The Final Simulation (of this series)
But, in typical Jamon-article fashion, we are going to replay the end of the Quakes game. We are going to do it by casting a die. We are going to give Atlanta United 11 shots after the 58th minute as the Quakes did, and they are going to have to hit a 1 on a 20-sided die given their penchant in the game for 0.05 xG shots. The die is going to be cast. A lot.
Given 11 shots with a 20-sided die and needing a “1” to score a goal, at least one goal will be scored (thrown) 46% of the time. You can test this yourself with a probability calculator, or if you have the time, a 20-sided die.
The probability calculator gives the Quakes a 54% chance of winning with a 1-0 lead and giving up 11 0.05 xG shots.
I asked Trevor Wojcik to simulate this, you guessed it, 10,000 times.

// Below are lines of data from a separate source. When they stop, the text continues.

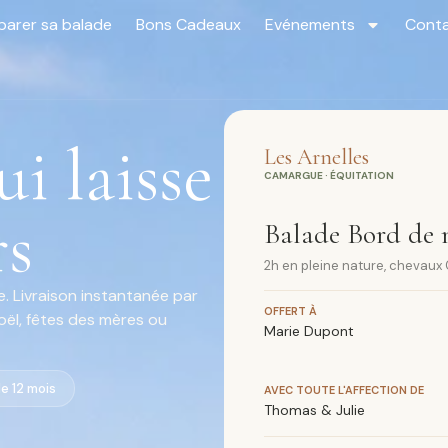
parer sa balade
Bons Cadeaux
Evénements
Cont
i laisse
Les Arnelles
CAMARGUE · ÉQUITATION
rs
Balade Bord de 
2h en pleine nature, chevau
. Livraison instantanée par
OFFERT À
Noël, fêtes des mères ou
Marie Dupont
le 12 mois
AVEC TOUTE L'AFFECTION DE
Thomas & Julie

For Atlanta United to score at least two goals over those 11 shots, it was a 10% chance. For Thiago Almada to score two in a row on under 0.05 xG shots to end the game is like throwing snake eyes with two 20-sided dice. It’s a 1-in-400 chance. It’s less “same ol’ Quakes” and more “holy crap, Almada!”.
Some may say Daniel should have done better with Almada’s first shot, but when the goalkeepers come to Daniel’s defense, we should know better. It was a poor game to make any judgment on the new goalkeeper given he faced only gimmes and worldies.
In truth, the Quakes would almost certainly have their best road record since at least 2012 if they carried 1-0 leads into the 58′ and then let the opponent shoot 11 shots from outside the box while they packed it in every single away game. There’s a reason teams do that. They could only be so lucky to have that chance in all 17 away games in 2023.
Conclusion
This article was originally supposed to be about whether the Quakes will make the playoffs or not, but it’s really still a “let’s wait and see.”
Only one die has been cast, and 33 more are to come. Let’s cast 10 and look at this again. See you Saturday at PayPal Park.